A TRAINING session for English teachers expected to assess their own students under controversial Junior Cert reform proposals attracted a single attendee in Limerick yesterday, one of the unions who picketed the session has claimed.
But an unmoved Minister for Education Jan O’Sullivan warned the unions behind the training boycott that the sessions will continue - as will Junior Cert reform more generally.
Members of the ASTI and TUI yesterday picketed the Limerick Education Centre in Dooradoyle, where English teachers were due for a CPD course ahead of assessing their students for state examinations for the first time next year.
A spokesperson for Limerick Education Centre said the numbers who attended were “low” without giving an exact figure.
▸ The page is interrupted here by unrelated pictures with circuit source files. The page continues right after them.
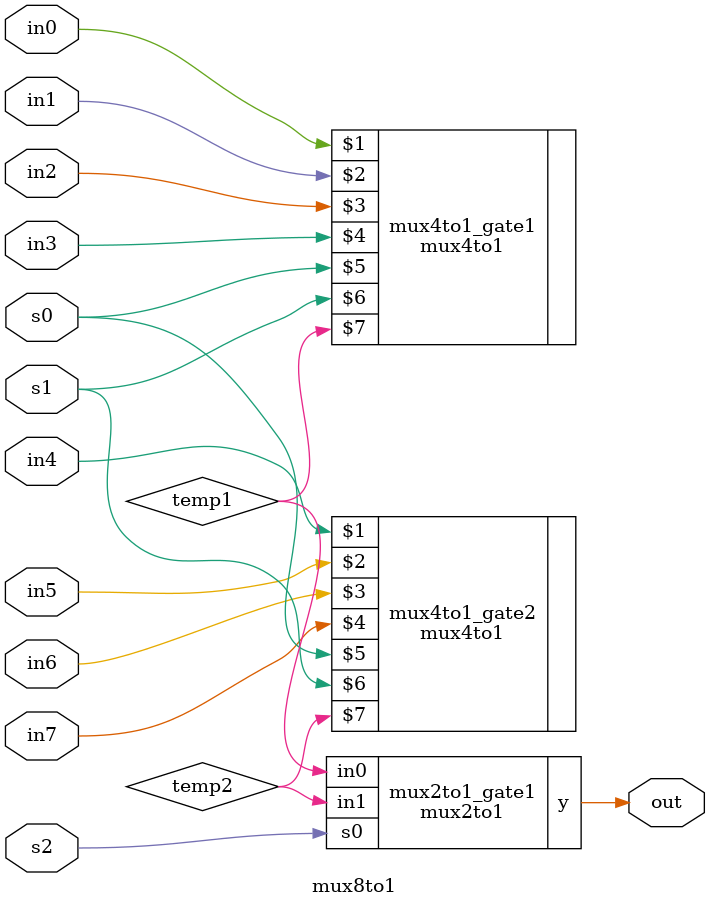
<source format=sv>
`timescale 1ns / 1ps
module mux2to1( input logic in0, in1, s0, output logic y);
    assign y = s0 ? in1 : in0; // s0 & in1 | ~s0 & in0
endmodule

module mux8to1(
    input in0,
    input in1,
    input in2,
    input in3,
    input in4,
    input in5,
    input in6,
    input in7,
    input s0,
    input s1,
    input s2,
    output out
    );
    logic temp1, temp2;
    mux4to1 mux4to1_gate1( in0, in1, in2, in3, s0, s1, temp1);
    mux4to1 mux4to1_gate2( in4, in5, in6, in7, s0, s1, temp2);
    mux2to1 mux2to1_gate1( temp1, temp2, s2, out);
endmodule

</source>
But Peter Quinn, regional representative for the ASTI in Clare Limerick and Nenagh, said: “as far as I know only one person went ahead and did it and they may not be a member of a union”.
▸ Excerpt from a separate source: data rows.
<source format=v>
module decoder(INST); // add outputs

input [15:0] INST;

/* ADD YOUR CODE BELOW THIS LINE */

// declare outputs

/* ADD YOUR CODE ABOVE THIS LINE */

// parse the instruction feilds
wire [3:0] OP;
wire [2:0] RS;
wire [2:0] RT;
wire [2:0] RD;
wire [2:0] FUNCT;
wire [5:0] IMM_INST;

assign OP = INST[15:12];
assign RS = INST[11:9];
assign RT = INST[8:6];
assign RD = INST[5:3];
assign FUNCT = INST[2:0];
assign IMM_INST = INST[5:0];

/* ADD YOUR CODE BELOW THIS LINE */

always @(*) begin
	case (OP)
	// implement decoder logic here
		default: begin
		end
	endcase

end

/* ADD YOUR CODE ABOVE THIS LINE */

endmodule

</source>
Union members, he said, had mounted the picket “because we are still in an industrial dispute and we think it is rather a provocative decision by the minister to go ahead and do this (training)”.
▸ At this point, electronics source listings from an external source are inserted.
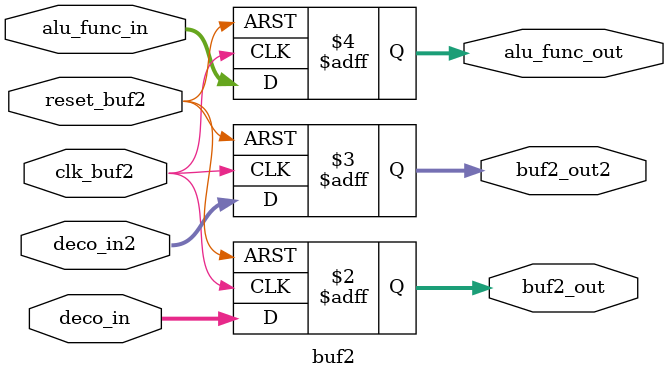
<source format=v>
`timescale  1ns/1ns
module buf2(
	input clk_buf2,
	input reset_buf2,
	input [31:0]deco_in,
	input [31:0]deco_in2,
	input [3:0] alu_func_in,
	output reg [31:0] buf2_out,
	output reg [31:0] buf2_out2,
	output reg [3:0] alu_func_out
);
always @(posedge clk_buf2 or posedge reset_buf2)
	begin
		if(reset_buf2)
		begin
		buf2_out = 32'b0;
		buf2_out2= 32'b0;
		alu_func_out= 4'b0;
		end
		else
		begin
		buf2_out=deco_in;
		buf2_out2=deco_in2;
		alu_func_out= alu_func_in;
		end
	end
endmodule

</source>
With exam season almost upon us, teachers have no plan for a repeat of the nationwide strike that saw over 700 secondary schools around the country close for a day in January. But a lunchtime protest will be mounted by teachers at schools around the country on May 7.
The dispute was now at “an impasse” over the fundamental issue of teachers assessing their own students for exam purposes, Mr Quinn said.
“I was rather disappointed during the teachers conference to hear the minister say she wasn’t going to capitulate to the teachers or the unions. But this dispute is not about saving face. The winners or losers will not be the teachers or the minister but the losers will be the education system,” he added.
Minister O’Sullivan countered that “teachers assess their own students all the time” whether that was at second level parent-teacher meetings or TUI members grading students for exam purposes at third level. She said all the other stakeholders in education were behind the reform agenda.
“I really think they need to re-examine this. We can’t have one group of people holding it up. Teachers are very important in education but all the other partners are important as well. Parents are important, students are important, principals and management bodies are important,” she said.
With the first English project works to be assessed next year, Minister O’Sullivan said she was “obliged” to go ahead with the training programme even if unions “are using it as part of the dispute”.
“I find it quite incongruous that teachers, who are all about expanding people’s knowledge, would want to stop teachers from expanding their knowledge,” she added.